TASK TO COMPLETE — When a picture appears among the records, leave it out, and copy all else exactly.

EXERCISE INPUTS —
★ ★ ★

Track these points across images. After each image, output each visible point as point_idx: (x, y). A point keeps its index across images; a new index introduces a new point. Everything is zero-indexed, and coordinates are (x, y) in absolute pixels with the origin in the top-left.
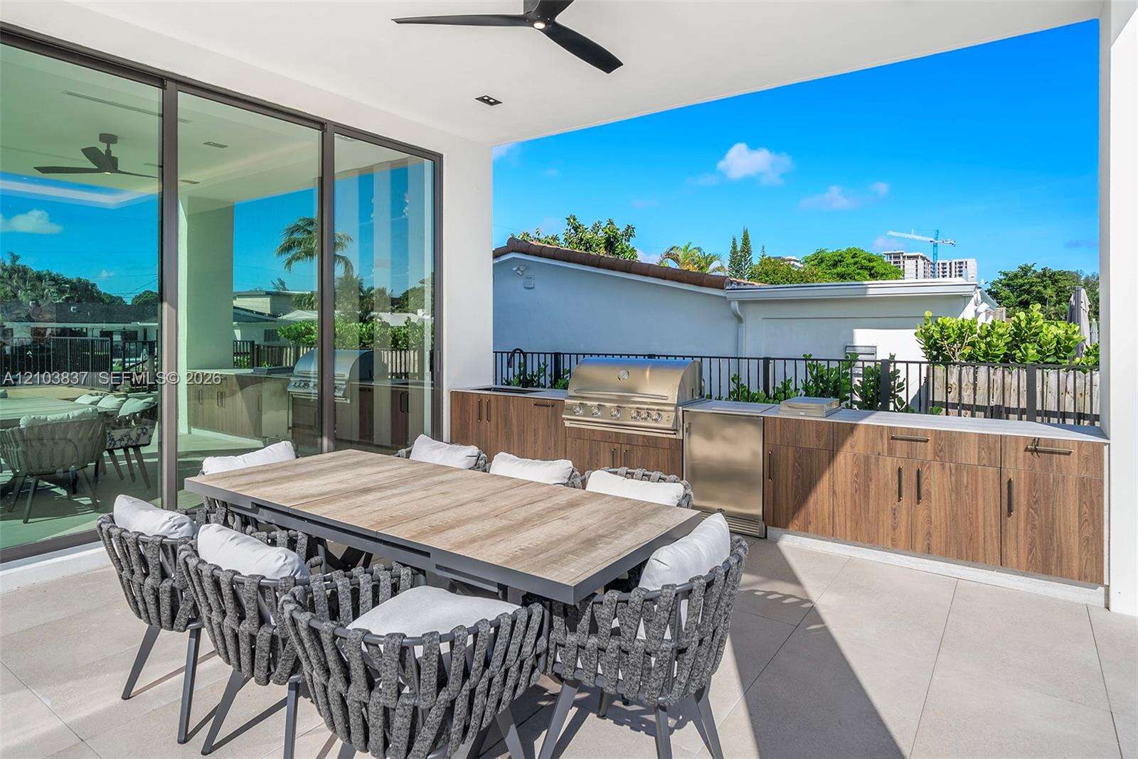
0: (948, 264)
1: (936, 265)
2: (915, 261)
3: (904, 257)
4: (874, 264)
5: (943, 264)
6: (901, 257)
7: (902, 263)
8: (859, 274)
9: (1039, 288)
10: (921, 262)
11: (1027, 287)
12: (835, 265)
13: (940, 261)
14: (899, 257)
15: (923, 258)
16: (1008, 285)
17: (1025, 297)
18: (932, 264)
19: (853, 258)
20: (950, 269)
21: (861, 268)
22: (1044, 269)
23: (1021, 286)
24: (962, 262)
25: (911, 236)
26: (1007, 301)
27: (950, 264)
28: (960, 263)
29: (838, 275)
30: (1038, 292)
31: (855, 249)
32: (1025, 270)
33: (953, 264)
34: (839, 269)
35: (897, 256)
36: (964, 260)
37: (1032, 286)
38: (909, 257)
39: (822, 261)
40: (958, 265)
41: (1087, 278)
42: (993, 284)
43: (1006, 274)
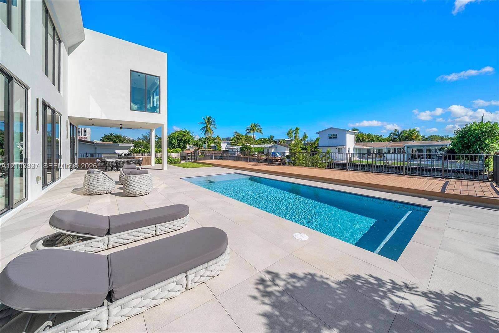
0: (80, 129)
11: (112, 139)
20: (81, 132)
27: (81, 129)
28: (85, 129)
32: (111, 134)
33: (82, 129)
36: (86, 128)
40: (84, 130)
41: (123, 137)
42: (103, 137)
43: (106, 135)
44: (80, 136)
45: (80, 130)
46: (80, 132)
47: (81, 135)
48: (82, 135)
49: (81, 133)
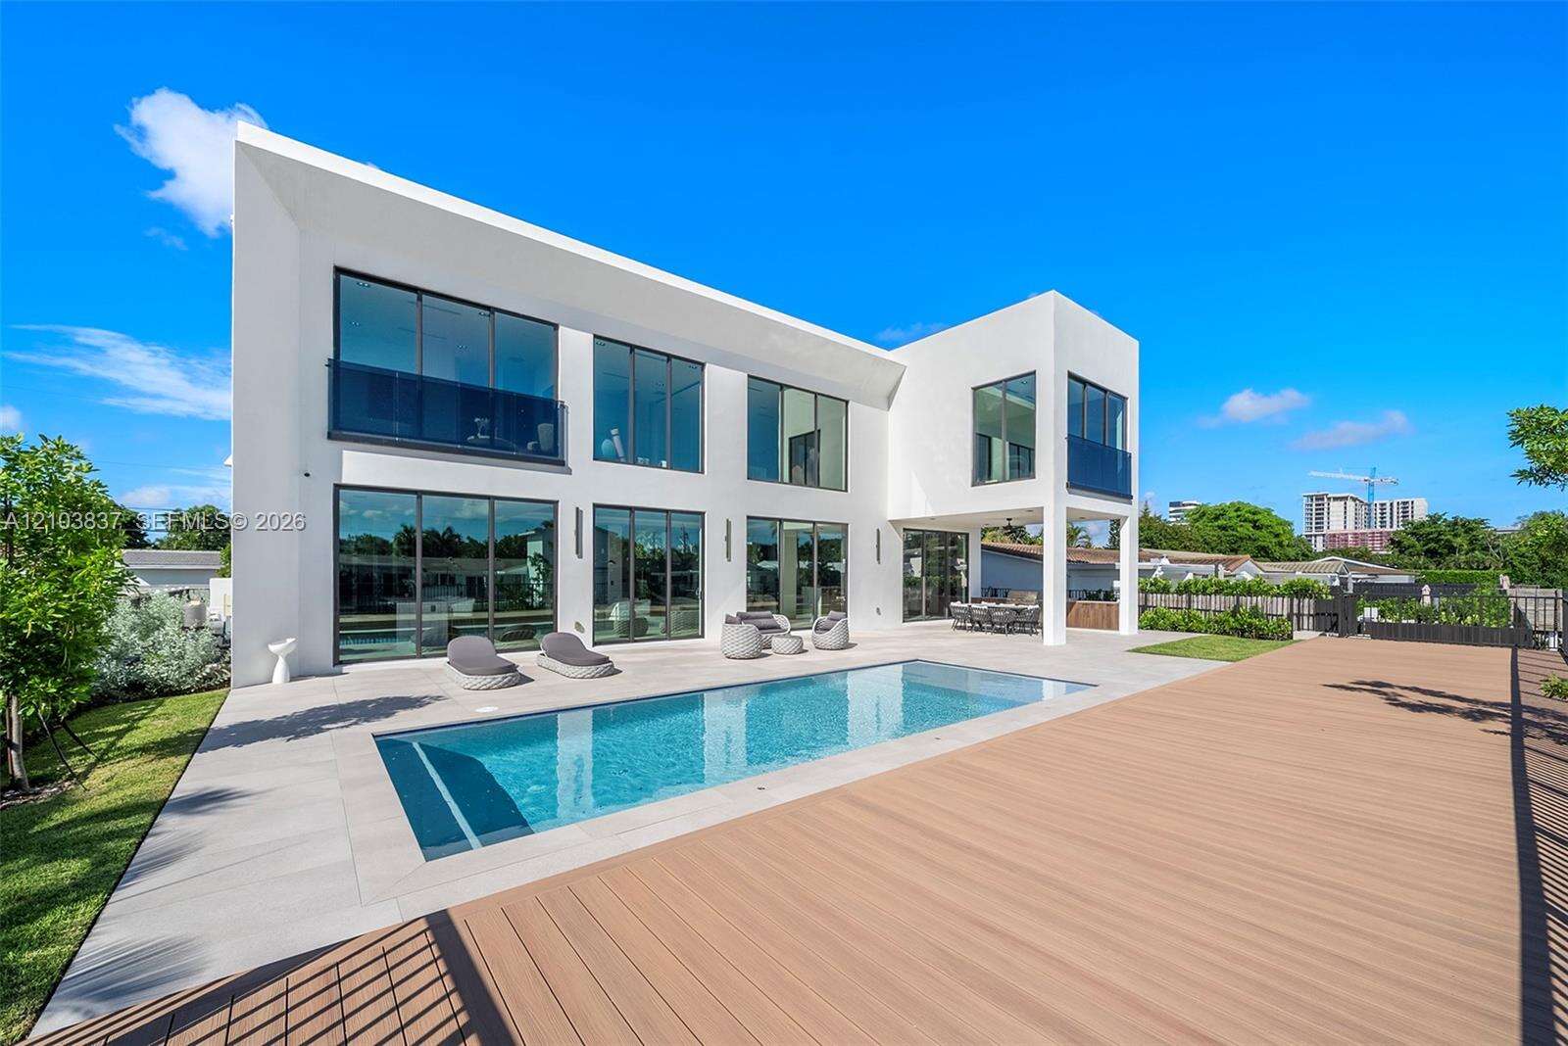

★ ★ ★

SOLUTION BELOW —
Track these points across images. After each image, output each visible point as point_idx: (x, y). A point keeps its index across images; a new index introduces a new point. Everything is zero-indexed, and coordinates are (x, y) in absolute pixels with the origin in the top-left.
0: (948, 264)
1: (936, 265)
2: (915, 261)
3: (904, 257)
4: (874, 264)
5: (943, 264)
6: (901, 257)
7: (902, 263)
8: (859, 274)
9: (1039, 288)
10: (921, 262)
11: (1027, 287)
12: (835, 265)
13: (940, 261)
14: (899, 257)
15: (923, 258)
16: (1008, 285)
17: (1025, 297)
18: (932, 264)
19: (853, 258)
20: (950, 269)
21: (861, 268)
22: (1044, 269)
23: (1021, 286)
24: (962, 262)
25: (911, 236)
26: (1007, 301)
27: (950, 264)
28: (960, 263)
29: (838, 275)
30: (1038, 292)
31: (855, 249)
32: (1025, 270)
33: (953, 264)
34: (839, 269)
35: (897, 256)
36: (964, 260)
37: (1032, 286)
38: (909, 257)
39: (822, 261)
40: (958, 265)
41: (1087, 278)
42: (993, 284)
43: (1006, 274)
0: (80, 129)
11: (112, 139)
20: (81, 132)
27: (81, 129)
28: (85, 129)
32: (111, 134)
33: (82, 129)
36: (86, 128)
40: (84, 130)
41: (123, 137)
42: (103, 137)
43: (106, 135)
44: (80, 136)
45: (80, 130)
46: (80, 132)
47: (81, 135)
48: (82, 135)
49: (81, 133)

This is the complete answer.